教育に関しては、様々な困難が待ち受ける21世紀社会で、共感力と発想力に富み、しなやかに社会をリードできる人材育成を、全学部生共通の教育目標として継続、発展させます。個々の学生が所属する学部の専門分野に関する深い知識・技能を身に付けることに加え、異なる学問分野を学ぶ機会を積極的に提供します。また、本学の教育の柱であるDRI教育(デザイン思考、リスク管理、情報・数理・データ科学教育)を全学生にさらに浸透させます。大学院修士課程に関しては、令和4年度より開始します創発科学研究科(教育学・法学・経済学・工学の各研究科を1研究科に統合)を中心に、農学研究科や医学研究科も参画し、分野横断的な研究を大幅に増加させるとともに、社会人の学び直しに大きく門戸を開く予定です。また、起業をめざす学生に対して、地域マネジメント研究科の支援を得て教育カリキュラムを充実させて支援いたします。今後は、修士課程教育において研究意欲の高い学生の育成に注力するとともに、令和6年度開設予定の創発科学研究科博士課程への進学者を増加させたいと思います。

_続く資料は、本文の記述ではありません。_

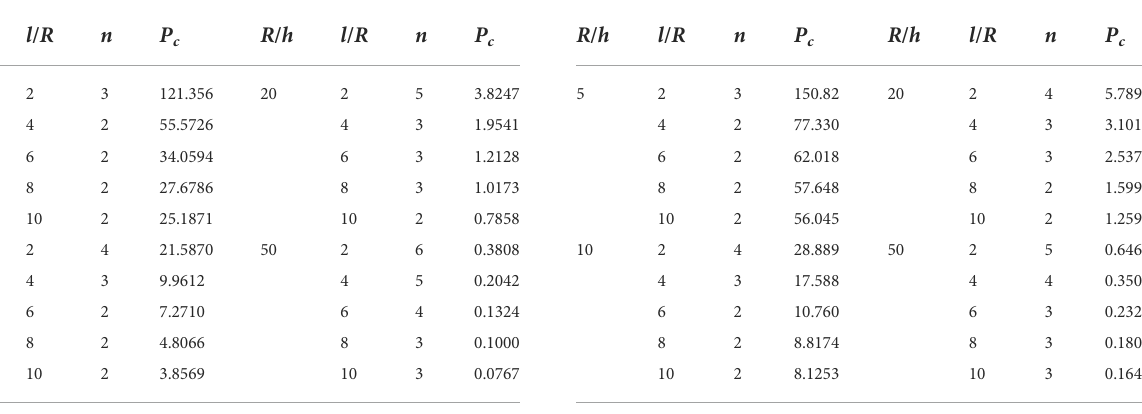
TABLE 11 Critical pressure values with [0/0/0/90]s con fi guration and Carbon/Epoxy composite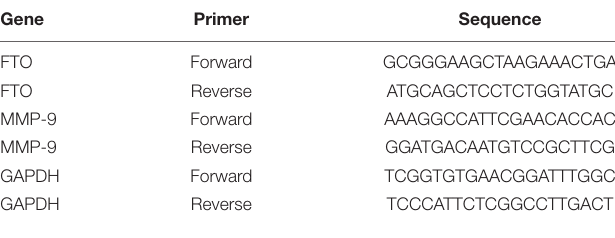
TABLE 1 | Sequences of primers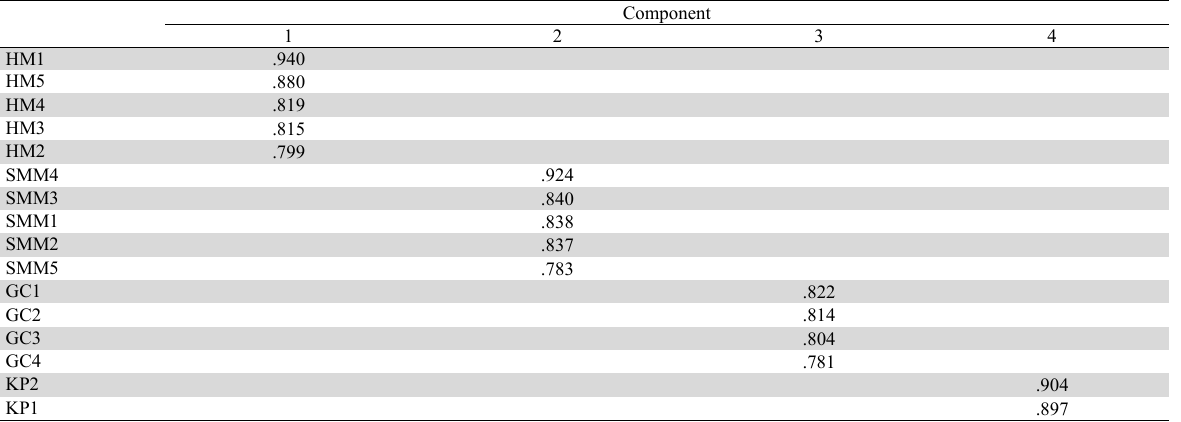
The results of rotated component matrix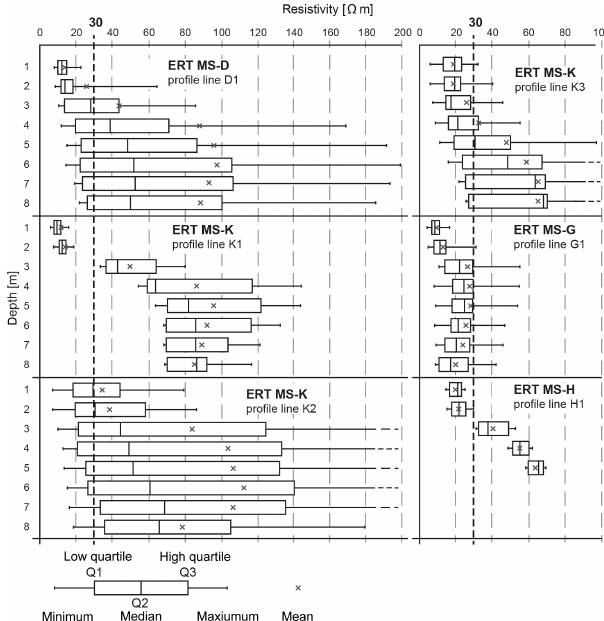
Figure 7. Box plots of measured resistivity at depths from 0 to 8m over the entire measuring profile. Value range for depth 1: 0 < to ≤ 1m; 2: 1 < to ≤ 2m; and so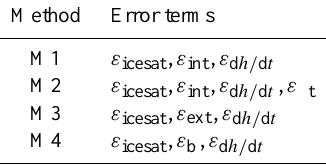
Table 2. ICESat point statistics of elevation change for the different Arctic regions. The values are in ma − 1 for the statistics and km 2 for the area, and N is the number of observations.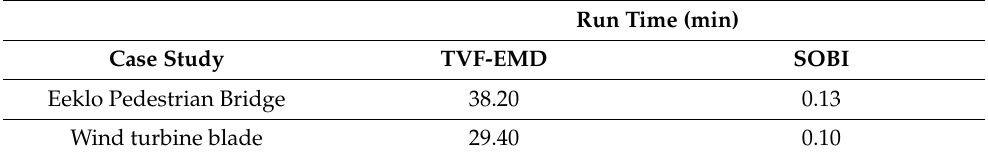
Table 8. The average run-time of the methods in both case studies.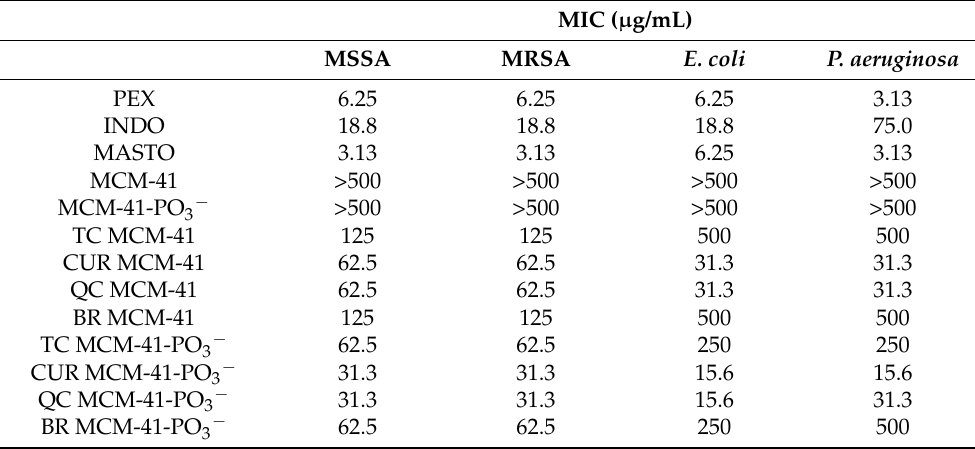
Table 3. MIC values for each SrtAI (TC, CUR, QC, BR)-loaded and non-loaded MSN or AMP (PEX, INDO, MASTO) against S. aureus ATCC25923 (MSSA), MRSA ATCC43300, E. coli ATCC25922, and P. aeruginousa ATCC27853 derived from a BMD assay with resazurin colorimetric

研究面では、希少糖研究、微細構造デバイス研究、次世代型通信・環境を支えるマテリアル・システム研究など独創性が高い研究を重点研究に定め、卓越性をさらに高めるべく支援します。一方、地域コミュニティの回復力強化(社会的レジリエンス)や瀬戸内圏の環境・資源問題、包括的健康イノベーションの創出、MaaS (Mobility as a Service)研究など地域課題の解決や資源の持続的な活用などSDGsに資する研究を推進します。これらの研究の多くは、学内の様々な専門分野の研究者の横のつながりとともに、企業の研究者も協働でイノベーション創出を図ることが必要であり、そのような研究環境を整備する必要があります。すでに設置していますイノベーションデザイン研究所に加え、新しく開設しました大学院創発科学研究科、それに付随します産学共創研究のためのリサーチファームというプラットフォームを三位一体的に運用し、企業からの研究者の方々と学内の研究者との協働的共創研究をさらに加速化します。

コロナ禍により大学の機能のデジタル化は喫緊の課題となりましたが、本学ではこれを機に、デジタルトランスフォーメーション(DX)を巻き起こすため学内体制をいち早く整え、「デジタルONE戦略」の旗印の下、分散キャンパスにより生じていた学部間のコミュニケーション不足の解消や異なる専門分野の研究者同士の連携、職員の業務効率化などを推進しております。今後はIRデータに基づいた学内資源の効率的活用をDX化とともに一段と進展させ、科学的な大学運営を推進する所存です。一方、地域の企業や自治体のグローバル化も大学のグローバル化と一体的に取り組むべき課題であります。地域産官学連携戦略室はインターナショナルオフィスと連携しながら、香川県の産官学のグローバル化の推進に貢献する所存です。

最後になりましたが、香川大学がさらに魅力ある学びと開かれた研究の場になるように、そして地域の皆様に愛され、かつ信頼される知の拠点として成長できますように、学内教職員とともに一丸となって精魂を傾ける所存です。皆様の一層のご支援をよろしくお願いいたします。